The turnip onion is ready for harvest when it starts to lodge a mass of leaves. Under favorable natural and climatic conditions, this usually occurs by mid-August.
The size of the crop, its quality and keeping quality of the bulbs largely depend on the correctly chosen harvesting period. The maximum amount of nutrients is accumulated in the bulb at the time of lodging of the leaves. During this period, the false stem softens and loses its elasticity, which means the end of plant growth, the bulb has formed and acquired a color characteristic of this variety.
An early harvested onion does not have time to form covering scales, its neck remains thick, open, pathogens easily penetrate the bulb through it even in the garden bed, which leads to large losses during further storage. Late harvesting also has a negative effect on the keeping quality of the onion. in overripe bulbs, dry scales crack and fall off, roots re-grow, which reduces the onion's resistance to diseases. Such bulbs are not suitable for storage in winter.
In a wet summer, if the time for harvesting onions is right, and you see that it is not yet ready for harvesting (green leaves, thick neck, bulbs without colored scales), the ripening process can be accelerated on your own. There are quite a few popular methods for this, although sometimes they are not indisputable. Here are just a few of them: some gardeners generally mow the leaves a week before harvesting the onions, but this is the worst way, because mowing leaves leads to a significant loss of yield; other gardeners - 8–10 days before harvesting, they shake off the soil from the bulbs; still others - carefully lift the bulbs with a pitchfork, slightly undermining the roots; many cut the roots with a sharp spatula 5–6 cm below the bottom of the bulb, etc. The technique of execution is different, and the meaning of all these operations is the same - to significantly limit the supply of nutrients to the bulb and accelerate its ripening. At the same time, nutrients from the dying leaves will have time to pass into the bulbs, and the crop will not be affected.
Harvesting onions is desirable in dry windy weather. If the ground is light (sandy loam, light loamy), then the plant is simply taken by the leaves and pulled out of the ground. On heavier soil, the rows are first undermined with a shovel or pitchfork at some distance from the bulbs, so as not to damage them, and then carefully removed from the soil. It should not be forgotten that, without digging, the bulb is often pulled out without a bottom and then easily rots.
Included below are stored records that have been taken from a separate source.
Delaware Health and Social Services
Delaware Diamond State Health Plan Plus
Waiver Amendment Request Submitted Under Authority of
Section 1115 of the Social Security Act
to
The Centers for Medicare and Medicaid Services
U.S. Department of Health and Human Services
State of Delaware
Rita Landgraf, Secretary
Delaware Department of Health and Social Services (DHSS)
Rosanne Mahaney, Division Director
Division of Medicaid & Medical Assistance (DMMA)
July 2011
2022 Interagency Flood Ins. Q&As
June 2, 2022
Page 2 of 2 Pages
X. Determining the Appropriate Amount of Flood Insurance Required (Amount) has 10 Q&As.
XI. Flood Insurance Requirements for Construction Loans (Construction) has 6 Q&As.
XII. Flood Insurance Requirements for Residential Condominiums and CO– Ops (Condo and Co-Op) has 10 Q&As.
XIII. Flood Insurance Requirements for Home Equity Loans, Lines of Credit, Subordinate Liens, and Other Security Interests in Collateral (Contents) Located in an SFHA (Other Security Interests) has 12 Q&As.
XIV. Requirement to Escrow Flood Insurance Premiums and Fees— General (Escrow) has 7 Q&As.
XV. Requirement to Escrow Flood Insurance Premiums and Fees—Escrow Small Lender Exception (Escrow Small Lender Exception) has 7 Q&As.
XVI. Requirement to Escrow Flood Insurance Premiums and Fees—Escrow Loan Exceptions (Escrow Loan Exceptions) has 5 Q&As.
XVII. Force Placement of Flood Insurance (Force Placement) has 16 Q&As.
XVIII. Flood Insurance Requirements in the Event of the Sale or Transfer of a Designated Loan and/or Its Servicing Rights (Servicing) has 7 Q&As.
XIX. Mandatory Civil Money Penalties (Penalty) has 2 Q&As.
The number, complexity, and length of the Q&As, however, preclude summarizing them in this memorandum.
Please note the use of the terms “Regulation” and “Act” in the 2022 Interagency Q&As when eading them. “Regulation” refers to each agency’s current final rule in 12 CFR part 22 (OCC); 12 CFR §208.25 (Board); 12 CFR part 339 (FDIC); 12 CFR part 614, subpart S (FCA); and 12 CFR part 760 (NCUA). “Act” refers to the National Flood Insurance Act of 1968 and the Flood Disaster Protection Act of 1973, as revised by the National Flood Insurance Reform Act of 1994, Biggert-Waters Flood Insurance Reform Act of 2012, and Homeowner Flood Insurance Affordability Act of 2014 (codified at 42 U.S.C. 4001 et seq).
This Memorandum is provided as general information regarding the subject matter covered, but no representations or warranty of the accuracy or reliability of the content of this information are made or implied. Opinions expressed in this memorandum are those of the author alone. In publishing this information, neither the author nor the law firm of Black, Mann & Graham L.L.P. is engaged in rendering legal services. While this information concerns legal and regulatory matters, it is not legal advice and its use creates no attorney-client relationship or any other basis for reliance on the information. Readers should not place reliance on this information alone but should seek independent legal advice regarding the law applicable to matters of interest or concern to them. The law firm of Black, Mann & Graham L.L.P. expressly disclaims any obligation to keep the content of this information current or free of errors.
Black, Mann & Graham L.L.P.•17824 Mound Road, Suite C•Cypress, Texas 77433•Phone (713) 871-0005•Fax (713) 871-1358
It is impossible to shake off the ground by tapping the bulbs on the ground, because they do not tolerate even slight mechanical damage. Therefore, the earth must be carefully removed from them with your hands. Then the harvested crop is laid out in rows to dry for 10-12 days in an open, sunny place: bulbs in one direction, and leaves in the other. If necessary, the plants are turned over to speed up drying, because, among other things, the sun's rays disinfect the onions.
During harvesting, you should separately select unripe onions with thick necks for their early use as food in the fall.
After drying, the leaves are cut off from the onion, leaving a neck 4–5 cm long. Too low pruning of the feather on the bulb (flush with the neck of the bulb) is harmful and will result in increased crop losses during winter storage.
Sometimes the dry tops are not trimmed and the onions are stored tied in braids or wreaths. And for strength, bundles of straw or twine are woven into the leaves. The roots of the bulb are cut with a sharp knife or scissors under the bottom, without touching it.
Well-dried onions rustle when tedding. A hand freely enters a heap of well-dried bulbs, and you cannot push your hand into half-dried bulbs. Dry outer scales protect the bulbs from moisture evaporation and allow the onion to be stored for a long time in a dry room. But you can't dry out the onion either, becauseat the same time, dry outer scales crack, separate, bare bulbs appear, which are then poorly preserved.
Drying alone is not enough for onions grown on wet soils, on highly fertilized and nitrogen-rich soils. The onion becomes infected with cervical rot in the garden, but in a growing state it does not manifest itself in any way. To prevent such onions from being damaged by neck rot and downy mildew during storage, they must be dried again at a higher temperature, 32-33 ° C, for 5 days or 42-43 ° C for 8 hours. It is advisable to powder it with chalk powder. Onions are considered well dried if their neck breaks when turning. The harvest prepared in this way is ready for long-term storage in winter.
If during harvesting it is rainy weather for a long time and the onions have to be removed from too damp soil, then after digging them up, they must be rinsed, immediately peeled from husks and feathers, cut off the roots and laid out in one row to dry in a dry, well-ventilated room. After 15–20 days, new husks will appear on the bulbs, but only in one layer. Such onions will be well stored in a cardboard box in a dry, cool (but not cold) place. Onions like this are clearly visible onions with a thick, not closed neck, which should be used immediately for cooking. But it is stored no worse than onions harvested in dry weather, just a lot more trouble with it.
Until November, turnip onions can be stored in unheated rooms (garages, sheds, summer kitchens), and with the onset of constant frosts - in dry rooms where the temperature does not drop to minus marks.